Recorded data
============================================================
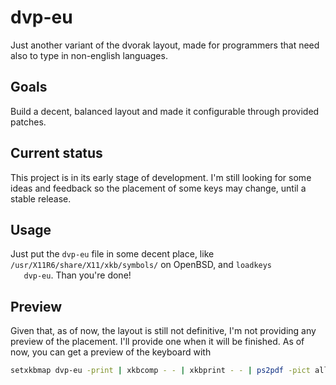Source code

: * dvp-eu

  Just another variant of the dvorak layout, made for programmers that
  need also to type in non-english languages.

** Goals

   Build a decent, balanced layout and made it configurable through
   provided patches.

** Current status

   This project is in its early stage of development. I'm still
   looking for some ideas and feedback so the placement of some keys
   may change, until a stable release.

** Usage

   Just put the =dvp-eu= file in some decent place, like
   =/usr/X11R6/share/X11/xkb/symbols/= on OpenBSD, and =loadkeys
   dvp-eu=. Than you're done!

** Preview

   Given that, as of now, the layout is still not definitive, I'm not
   providing any preview of the placement. I'll provide one when it
   will be finished. As of now, you can get a preview of the keyboard
   with

   #+BEGIN_SRC sh
   setxkbmap dvp-eu -print | xkbcomp - - | xkbprint - - | ps2pdf -pict all - > dvp-eu.pdf
   #+END_SRC
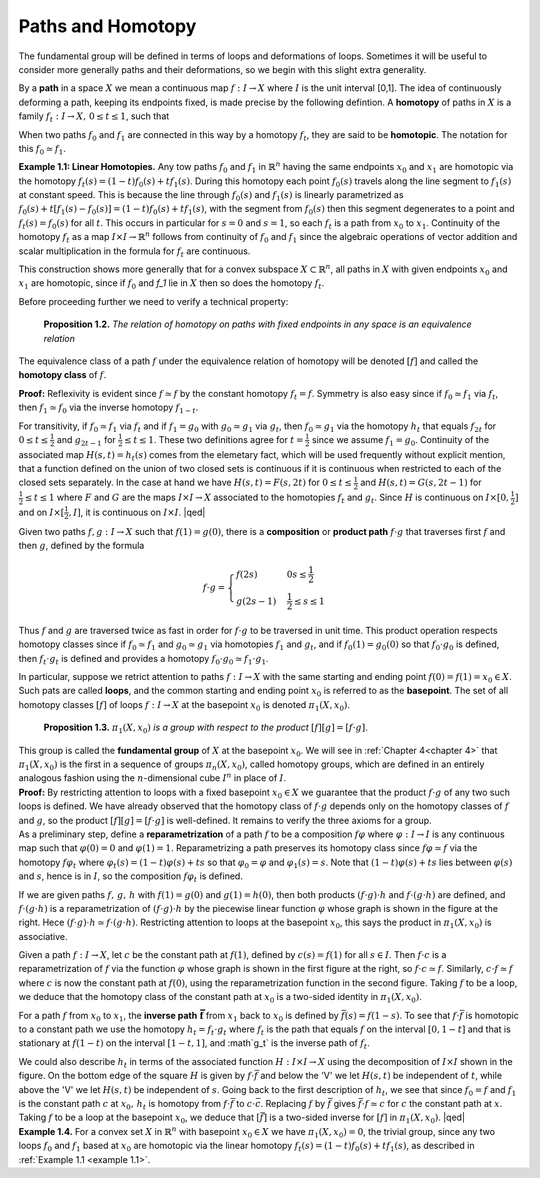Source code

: .. _paths-and-homotopy:

Paths and Homotopy
==================

The fundamental group will be defined in terms of loops and deformations of 
loops. Sometimes it will be useful to consider more generally paths and their
deformations, so we begin with this slight extra generality.

By a **path** in a space :math:`X` we mean a continuous map :math:`f:I \rightarrow X` where :math:`I` is the unit
interval [0,1]. The idea of continuously deforming a path, keeping its endpoints
fixed, is made precise by the following defintion. A **homotopy** of paths in :math:`X` is a 
family :math:`f_t: I \rightarrow X, \, 0 \leq t \leq 1`, such that

.. image::fig/homotopic.png
    :align: right
    :width: 40%

When two paths :math:`f_0` and :math:`f_1` are connected in this way by a homotopy :math:`f_t`, they are said
to be **homotopic**. The notation for this :math:`f_0 \simeq f_1`.

.. _example 1.1:

.. container:: no-indent

    **Example 1.1: Linear Homotopies.** Any tow paths :math:`f_0` and :math:`f_1` in :math:`\mathbb{R}^n` having the same
    endpoints :math:`x_0` and :math:`x_1` are homotopic via the homotopy :math:`f_t(s)=(1-t)f_0(s)+tf_1(s)`.
    During this homotopy each point :math:`f_0(s)` travels along the line segment to :math:`f_1(s)` at constant
    speed. This is because the line through :math:`f_0(s)` and :math:`f_1(s)` is linearly parametrized
    as :math:`f_0(s)+t[f_1(s)-f_0(s)]=(1-t)f_0(s)+tf_1(s)`, with the segment from :math:`f_0(s)` 
    then this segment degenerates to a point and :math:`f_t(s)=f_0(s)` for all :math:`t`. This occurs in
    particular for :math:`s=0` and :math:`s=1`, so each :math:`f_t` is a path from :math:`x_0` to :math:`x_1`. Continuity of 
    the homotopy :math:`f_t` as a map :math:`I \times I \rightarrow \mathbb{R}^n` follows from continuity of :math:`f_0` and :math:`f_1` since the 
    algebraic operations of vector addition and scalar multiplication in the formula for :math:`f_t`
    are continuous.

This construction shows more generally that for a convex subspace :math:`X \subset \mathbb{R}^n`, all
paths in :math:`X` with given endpoints :math:`x_0` and :math:`x_1` are homotopic, since if :math:`f_0` and `f_1` lie in
:math:`X` then so does the homotopy :math:`f_t`.

Before proceeding further we need to verify a technical property:

.. _proposition 1.2:

.. container:: no-indent

        **Proposition 1.2.** *The relation of homotopy on paths with fixed endpoints in any space 
        is an equivalence relation*

    .. container:: indent

        The equivalence class of a path :math:`f` under the equivalence relation of homotopy
        will be denoted :math:`[f]` and called the **homotopy class** of :math:`f`.
    
    **Proof:** Reflexivity is evident since :math:`f \simeq f` by the constant homotopy :math:`f_t = f`. Symmetry
    is also easy since if :math:`f_0 \simeq f_1` via :math:`f_t`, then :math:`f_1 \simeq f_0` via the inverse homotopy :math:`f_{1-t}`. 
    
    
    .. image:: fig/proposition-1.2.png
        :align: right
        :width: 25%
    
    For transitivity, if :math:`f_0 \simeq f_1` via :math:`f_t` and if :math:`f_1 = g_0` with :math:`g_0 \simeq g_1`
    via :math:`g_t`, then :math:`f_0 \simeq g_1` via the homotopy :math:`h_t` that equals :math:`f_{2t}` for 
    :math:`0 \leq t \leq \frac{1}{2}` and :math:`g_{2t-1}` for :math:`\frac{1}{2} \leq t \leq 1`. These two definitions
    agree for :math:`t=\frac{1}{2}` since we assume :math:`f_1 = g_0`. Continuity of the 
    associated map :math:`H(s,t)=h_t(s)` comes from the elemetary
    fact, which will be used frequently without explicit mention, that a function defined
    on the union of two closed sets is continuous if it is continuous when restricted to 
    each of the closed sets separately. In the case at hand we have :math:`H(s,t)=F(s,2t)` for 
    :math:`0 \leq t \leq \frac{1}{2}` and :math:`H(s,t) = G(s, 2t-1)` for :math:`\frac{1}{2} \leq t \leq 1` where :math:`F` and :math:`G` are the maps
    :math:`I \times I \rightarrow X` associated to the homotopies :math:`f_t` and :math:`g_t`. Since :math:`H` is continuous on :math:`I \times [0, \frac{1}{2}]`
    and on :math:`I \times [\frac{1}{2}, I]`, it is continuous on :math:`I \times I`. |qed|


Given two paths :math:`f,g:I \rightarrow X` such that :math:`f(1) = g(0)`, there is a **composition** or
**product path** :math:`f\cdot g` that traverses first :math:`f` and then :math:`g`, defined by the formula

.. math::
    
    f\cdot g =
    \begin{cases}
    f(2s) & 0 s \leq \frac{1}{2} \\
    g(2s-1) & \frac{1}{2} \leq s \leq 1
    \end{cases}

.. image:: fig/composition.png
    :align: right
    :width: 30%

Thus :math:`f` and :math:`g` are traversed twice as fast in order for :math:`f\cdot g` to be traversed in unit
time. This product operation respects homotopy classes 
since if :math:`f_0 \simeq f_1` and :math:`g_0 \simeq g_1` via homotopies :math:`f_1` and :math:`g_t`,
and if :math:`f_0(1) = g_0(0)` so that :math:`f_0\cdot g_0` is defined, then :math:`f_t \cdot g_t`
is defined and provides a homotopy :math:`f_0 \cdot g_0 \simeq f_1 \cdot g_1`.

In particular, suppose we retrict attention to paths :math:`f: I \rightarrow X` with the same starting
and ending point :math:`f(0) = f(1) =x_0 \in X`. Such pats are called **loops**, and the 
common starting and ending point :math:`x_0` is referred to as the **basepoint**. The set of all
homotopy classes :math:`[f]` of loops :math:`f:I \rightarrow X` at the basepoint :math:`x_0` is denoted :math:`\pi_1(X,x_0)`.

.. _proposition 1.3.:

.. container:: no-indent

        **Proposition 1.3.** :math:`\pi_1(X,x_0)` *is a group with respect to the product* :math:`[f][g]=[f\cdot g]`.

    .. container:: indent

        This group is called the **fundamental group** of :math:`X` at the basepoint :math:`x_0`. We 
        will see in :ref:`Chapter 4<chapter 4>` that :math:`\pi_1(X, x_0)` is the first in a sequence of groups :math:`\pi_n(X,x_0)`,
        called homotopy groups, which are defined in an entirely analogous fashion using the 
        :math:`n`-dimensional cube :math:`I^n` in place of :math:`I`.
    
    .. container:: no-indent-no-margin

        **Proof:** By restricting attention to loops with a fixed basepoint :math:`x_0 \in X` we guarantee 
        that the product :math:`f\cdot g` of any two such loops is defined. We have already observed
        that the homotopy class of :math:`f \cdot g` depends only on the homotopy classes of :math:`f` and :math:`g`,
        so the product :math:`[f][g]=[f\cdot g]` is well-defined. It remains to verify the three axioms 
        for a group.

    .. container:: indent-no-margin

        As a preliminary step, define a **reparametrization** of a path :math:`f` to be a 
        composition :math:`f\varphi` where :math:`\varphi:I \rightarrow I` is any continuous map such that :math:`\varphi(0)=0` and :math:`\varphi(1)=1`.
        Reparametrizing a path preserves its homotopy class since :math:`f\varphi \simeq f` via the homotopy
        :math:`f\varphi_t` where :math:`\varphi_t(s) = (1-t)\varphi(s) + ts` so that :math:`\varphi_0 = \varphi` and :math:`\varphi_1(s) = s`. Note that 
        :math:`(1-t)\varphi(s)+ts` lies between :math:`\varphi(s)` and :math:`s`, hence is in :math:`I`, so the composition :math:`f\varphi_t` is 
        defined.

        .. image:: fig/reparametrization.png
            :align: right
            :width: 25%

        If we are given paths :math:`f,\, g,\, h` with :math:`f(1)=g(0)` and :math:`g(1)=h(0)`, then both products
        :math:`(f\cdot g)\cdot h` and :math:`f\cdot (g\cdot h)` are defined, and :math:`f\cdot(g\cdot h)` is a reparametrization
        of :math:`(f\cdot g)\cdot h` by the piecewise linear function :math:`\varphi` whose graph is shown
        in the figure at the right. Hece :math:`(f \cdot g)\cdot h \simeq f \cdot(g\cdot h)`. Restricting attention
        to loops at the basepoint :math:`x_0`, this says the product in :math:`\pi_1(X, x_0)` is 
        associative.

        .. image:: fig/two-graphs.png
            :align: right
            :width: 40%

        Given a path :math:`f:I\rightarrow X`, let :math:`c` be the constant path at :math:`f(1)`, defined by :math:`c(s)=f(1)`
        for all :math:`s\in I`. Then :math:`f\cdot c` is a reparametrization of :math:`f` via the function :math:`\varphi` whose graph is
        shown in the first figure at the right, so :math:`f \cdot c \simeq f`. Similarly,
        :math:`c \cdot f \simeq f` where :math:`c` is now the constant path at :math:`f(0)`, using 
        the reparametrization function in the second figure. Taking 
        :math:`f` to be a loop, we deduce that the homotopy class of the 
        constant path at :math:`x_0` is a two-sided identity in :math:`\pi_1(X,x_0)`.

        For a path :math:`f` from :math:`x_0` to :math:`x_1`, the **inverse path** :math:`\mathbf{\bar{f}}` from :math:`x_1` back to :math:`x_0` is defined
        by :math:`\bar{f}(s)=f(1-s)`. To see that :math:`f \cdot \bar{f}` is homotopic to a constant path we use the
        homotopy :math:`h_t = f_t \cdot g_t` where :math:`f_t` is the path that equals :math:`f` on the interval :math:`[0,1-t]`
        and that is stationary at :math:`f(1-t)` on the interval :math:`[1-t,1]`, and :math`g_t` is the inverse path of 
        :math:`f_t`.

        .. image:: fig/inverse.png
            :align: right
            :width: 25%
        
    .. container:: indent
        
        We could also describe :math:`h_t` in terms of the associated function
        :math:`H:I \times I \rightarrow X` using the decomposition of :math:`I\times I` shown in the figure. On
        the bottom edge of the square :math:`H` is given by :math:`f \cdot \bar{f}` and below the 'V' we 
        let :math:`H(s,t)` be independent of :math:`t`, while above the 'V' we let :math:`H(s,t)` be 
        independent of :math:`s`. Going back to the first description of :math:`h_t`, we see that since :math:`f_0 = f`
        and :math:`f_1` is the constant path :math:`c` at :math:`x_0,\, h_t` is homotopy from :math:`f\cdot \bar{f}` to :math:`c\cdot \bar{c}`. Replacing
        :math:`f` by :math:`\bar{f}` gives :math:`\bar{f}\cdot f \simeq c` for :math:`c` the constant path at :math:`x`. Taking :math:`f` to be a loop at the 
        basepoint :math:`x_0`, we deduce that :math:`[\bar{f}]` is a two-sided inverse for :math:`[f]` in :math:`\pi_1(X,x_0)`. |qed|

.. _example 1.4:

.. container:: no-indent

    **Example 1.4.** For a convex set :math:`X` in :math:`\mathbb{R}^n` with basepoint :math:`x_0 \in X` we have :math:`\pi_1(X,x_0)=0`,
    the trivial group, since any two loops :math:`f_0` and :math:`f_1` based at :math:`x_0` are homotopic via the
    linear homotopy :math:`f_t(s)=(1-t)f_0(s)+tf_1(s)`, as described in :ref:`Example 1.1 <example 1.1>`.

        

        







.. |qed| raw:: html
    
    <span style="float:right">&#9723</span>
============================================================
> To do
Only the lines from the start of the records to the one containing "This project is" should be repeated, exactly and with both ends kept; drop any pictures.

> Task result
Source code

: * dvp-eu

  Just another variant of the dvorak layout, made for programmers that
  need also to type in non-english languages.

** Goals

   Build a decent, balanced layout and made it configurable through
   provided patches.

** Current status

   This project is in its early stage of development. I'm still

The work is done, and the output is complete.